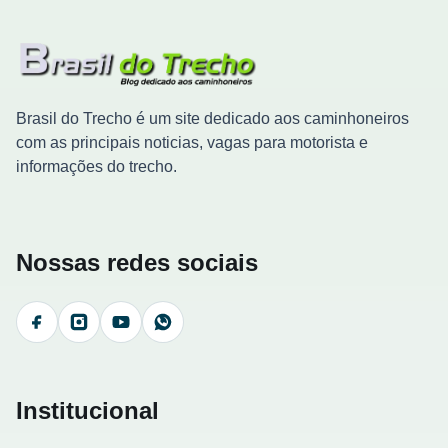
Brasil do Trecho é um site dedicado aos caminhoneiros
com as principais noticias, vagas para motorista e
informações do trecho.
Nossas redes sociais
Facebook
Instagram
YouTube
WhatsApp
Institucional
......
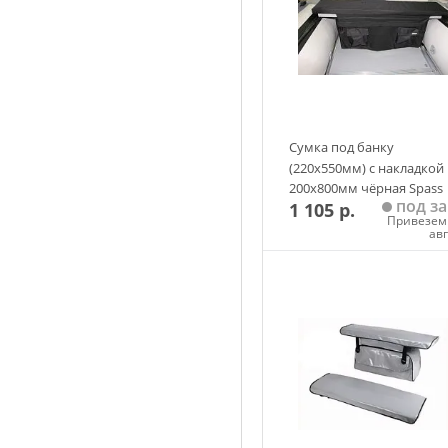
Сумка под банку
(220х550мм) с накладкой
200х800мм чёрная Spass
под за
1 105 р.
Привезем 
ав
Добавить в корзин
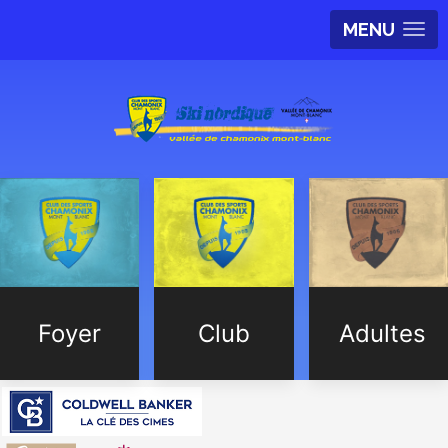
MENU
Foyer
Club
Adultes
......
Copy out precisely the lines from the line with "com as principais" to the line with "Institucional" in the material above, including those two lines and omitting all the rest.

▶ TASK ANSWER:
com as principais noticias, vagas para motorista e
informações do trecho.
Nossas redes sociais
Facebook
Instagram
YouTube
WhatsApp
Institucional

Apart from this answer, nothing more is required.